What I do like about rust is where it makes safe code easier to write (e.g. the expression based syntax, inbuilt ADTs etc), but there’s no need to cripple the unsafe blocks to achieve that.

C++ would just live on for the use cases as I describe.

One possibility is that of rebindable syntax: the idea would be to allow the user to pick what operators such as [], etc mean in a given source file.

Yes: that’s what I’m after; would there be another use case with wrapping/nonwrapping arithmetic

I recommend a shorthand like ptr.o(index) for ptr.offset(index).

To me that wouldn’t really help: once you’ve got .ident() inplace, you’re not really saving much with the character count, although I would certainly do a ‘.get(i)’ as a compromise for the moment


#9

I wasn’t clear. Obviously if your code can take advantage of such assumptions, early check is better. But in such case if code is written properly, compiler should be able to optimize repeated checks out. It’s so basic optimisation that I can’t belive rustc cant do it, but I will do some test tomorow about it - just because of curiosity. Obviously this becomes more difficult when not everything could be inlined, but in such case good design helps, and if there is no obvious design, its also probably not obvious for someone reading code, so being explicit is good.

Sorry if you feel offenced, that wasn’t my purpose. I don’t say anything about your particular case, I was talking about general. I don’t know what exactly are you doing, and I don’t know anything about your experience, and to be honest - I don’t care much about it. You gave some proposal on public forum, I commented it basing on my knowledge and experience, I gave some arguments. I also told, that I know, there actually ARE rare case, where such behaviour is needed, but I claim, that this should be explicit, not nicely decorated. However unless you don’t specify your case, only think I can do is talking in general. And in general, such problems could be optimised out by compiler, or comes from bad design.

You have precise control. Its just very expressive. And its good, because code is much more read than written.

I actually belive that its one of main assumptions of rust.


#10

“I actually belive that its one of main assumptions of rust.”

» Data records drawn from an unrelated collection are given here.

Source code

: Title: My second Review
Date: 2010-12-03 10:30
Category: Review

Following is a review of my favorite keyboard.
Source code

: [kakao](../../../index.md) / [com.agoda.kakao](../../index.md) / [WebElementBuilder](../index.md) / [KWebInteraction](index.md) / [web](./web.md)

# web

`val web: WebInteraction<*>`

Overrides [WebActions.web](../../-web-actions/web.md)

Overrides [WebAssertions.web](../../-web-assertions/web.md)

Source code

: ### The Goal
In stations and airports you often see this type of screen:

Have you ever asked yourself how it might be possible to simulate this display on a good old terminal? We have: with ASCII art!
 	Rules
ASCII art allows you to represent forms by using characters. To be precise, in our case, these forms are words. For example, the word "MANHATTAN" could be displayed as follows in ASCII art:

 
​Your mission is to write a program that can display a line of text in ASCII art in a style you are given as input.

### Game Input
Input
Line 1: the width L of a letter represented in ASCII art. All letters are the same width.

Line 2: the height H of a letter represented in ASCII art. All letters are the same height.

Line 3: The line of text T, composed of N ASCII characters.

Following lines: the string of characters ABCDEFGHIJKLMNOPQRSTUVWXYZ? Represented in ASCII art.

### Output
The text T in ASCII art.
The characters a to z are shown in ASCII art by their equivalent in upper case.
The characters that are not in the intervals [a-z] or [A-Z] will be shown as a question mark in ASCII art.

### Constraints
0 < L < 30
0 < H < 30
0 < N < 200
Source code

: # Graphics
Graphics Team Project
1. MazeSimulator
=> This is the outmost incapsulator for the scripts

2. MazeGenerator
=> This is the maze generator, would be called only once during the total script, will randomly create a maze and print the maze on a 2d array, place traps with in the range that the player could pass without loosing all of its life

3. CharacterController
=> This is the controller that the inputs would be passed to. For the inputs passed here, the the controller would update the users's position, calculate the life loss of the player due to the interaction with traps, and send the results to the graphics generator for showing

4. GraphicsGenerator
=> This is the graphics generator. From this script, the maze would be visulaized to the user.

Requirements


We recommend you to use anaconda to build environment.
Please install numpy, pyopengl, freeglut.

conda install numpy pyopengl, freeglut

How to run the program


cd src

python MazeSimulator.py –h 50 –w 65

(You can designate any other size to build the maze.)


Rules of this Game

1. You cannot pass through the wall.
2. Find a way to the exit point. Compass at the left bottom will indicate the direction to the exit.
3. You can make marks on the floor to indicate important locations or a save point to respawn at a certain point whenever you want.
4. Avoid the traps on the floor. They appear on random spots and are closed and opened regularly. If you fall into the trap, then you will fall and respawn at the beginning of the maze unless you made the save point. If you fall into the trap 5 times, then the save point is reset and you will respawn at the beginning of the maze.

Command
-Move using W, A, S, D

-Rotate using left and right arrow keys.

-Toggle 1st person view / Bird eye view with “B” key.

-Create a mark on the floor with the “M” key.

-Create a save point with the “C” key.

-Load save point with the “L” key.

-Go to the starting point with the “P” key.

surely ‘unsafe’ syntax highlighted in red is enough


#11

I also missed you bringing up floats and NaNs. Rust doesn’t check if float is NaN or not - (5.0 / 0.0) + 1.0 is well defined arithmetic and its just done by processor. And yes, I checked it. And if you complaining about lackinng PartialOrd - I also miss it, but its actually correct not to deliver such by default. If you really need it, there is a crate - https://docs.rs/ord_subset/2.0.0/ord_subset/ which do the job.


#12

ok i’ll take a look at that